“Peecycling” è una nuova parola per indicare il riciclo dell’urina. Ad Amsterdam stanno inziando a farlo nei gabinetti pubblici per poter produrre fertilizzante per i tetti verdi della città.
Non si tratta di orti urbani in cima alle case, ma tetti ricoperti di suolo ed erba per rendere la città più permeabile. Nei suoli cementificati il deflusso della pioggia è assai più rapido e questo aumenta il rischio di inondazioni, come sappiamo bene in Italia. Trattenere un po’ di acqua sui tetti è un contributo alla soluzione del problema.
Waternet, la società olandese che si occupa del ciclo idrico, intende estrarre azoto e fosforo dalle urine per farne fertilizzante. Secondo una stima, una città di un milione di abitanti potrebbe produrre 1000 tonnellate di concime in un anno.

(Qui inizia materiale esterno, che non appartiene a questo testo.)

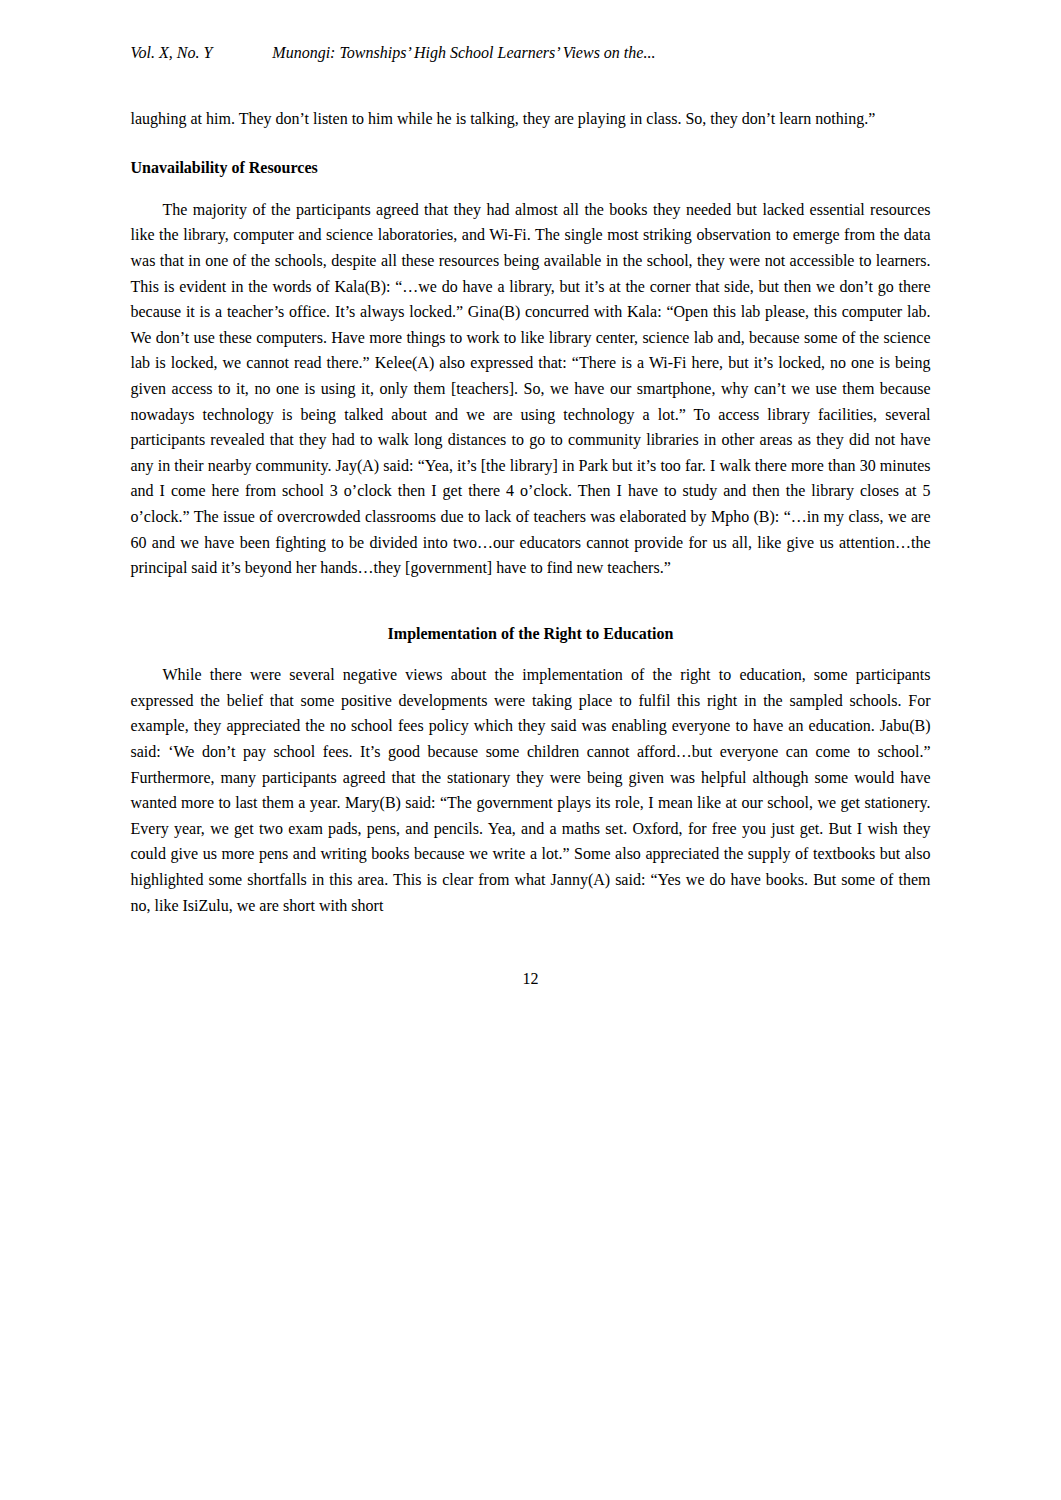Vol. X, No. Y Munongi: Townships’ High School Learners’ Views on the...
laughing at him. They don’t listen to him while he is talking, they are playing in class. So, they don’t learn nothing.”
Unavailability of Resources
The majority of the participants agreed that they had almost all the books they needed but lacked essential resources like the library, computer and science laboratories, and Wi-Fi. The single most striking observation to emerge from the data was that in one of the schools, despite all these resources being available in the school, they were not accessible to learners. This is evident in the words of Kala(B): “…we do have a library, but it’s at the corner that side, but then we don’t go there because it is a teacher’s office. It’s always locked.” Gina(B) concurred with Kala: “Open this lab please, this computer lab. We don’t use these computers. Have more things to work to like library center, science lab and, because some of the science lab is locked, we cannot read there.” Kelee(A) also expressed that: “There is a Wi-Fi here, but it’s locked, no one is being given access to it, no one is using it, only them [teachers]. So, we have our smartphone, why can’t we use them because nowadays technology is being talked about and we are using technology a lot.” To access library facilities, several participants revealed that they had to walk long distances to go to community libraries in other areas as they did not have any in their nearby community. Jay(A) said: “Yea, it’s [the library] in Park but it’s too far. I walk there more than 30 minutes and I come here from school 3 o’clock then I get there 4 o’clock. Then I have to study and then the library closes at 5 o’clock.” The issue of overcrowded classrooms due to lack of teachers was elaborated by Mpho (B): “…in my class, we are 60 and we have been fighting to be divided into two…our educators cannot provide for us all, like give us attention…the principal said it’s beyond her hands…they [government] have to find new teachers.”
Implementation of the Right to Education
While there were several negative views about the implementation of the right to education, some participants expressed the belief that some positive developments were taking place to fulfil this right in the sampled schools. For example, they appreciated the no school fees policy which they said was enabling everyone to have an education. Jabu(B) said: ‘We don’t pay school fees. It’s good because some children cannot afford…but everyone can come to school.” Furthermore, many participants agreed that the stationary they were being given was helpful although some would have wanted more to last them a year. Mary(B) said: “The government plays its role, I mean like at our school, we get stationery. Every year, we get two exam pads, pens, and pencils. Yea, and a maths set. Oxford, for free you just get. But I wish they could give us more pens and writing books because we write a lot.” Some also appreciated the supply of textbooks but also highlighted some shortfalls in this area. This is clear from what Janny(A) said: “Yes we do have books. But some of them no, like IsiZulu, we are short with short
12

Non si tratta solo di una stranezza o di una curiosità, dal momento che l’agricoltura del pianeta sta andando avanti con massicce iniezioni di fosforo estratto dalle miniere, di cui una gran parte finisce nei corsi d’acqua e ne fondali oceanici.
Il fosforo non è un minerale scarso, ma come tutte gli elementi chimici e i composti della crosta terrestre, è soggetto al picco di Hubbert, che potrebbe avvenire già nella prima metà del secolo. Ne ho parlato in un vecchio post (con i dati allora disponibili traevo delle conclusioni eccessivamente pessimiste, ma che il picco avvenga tra 10,20 o 30 anni la sostanza del discorso non cambia).
Il fosforo è troppo prezioso per lasciarlo andare tutto negli oceani: iniziare a riciclarlo è un’ottima idea.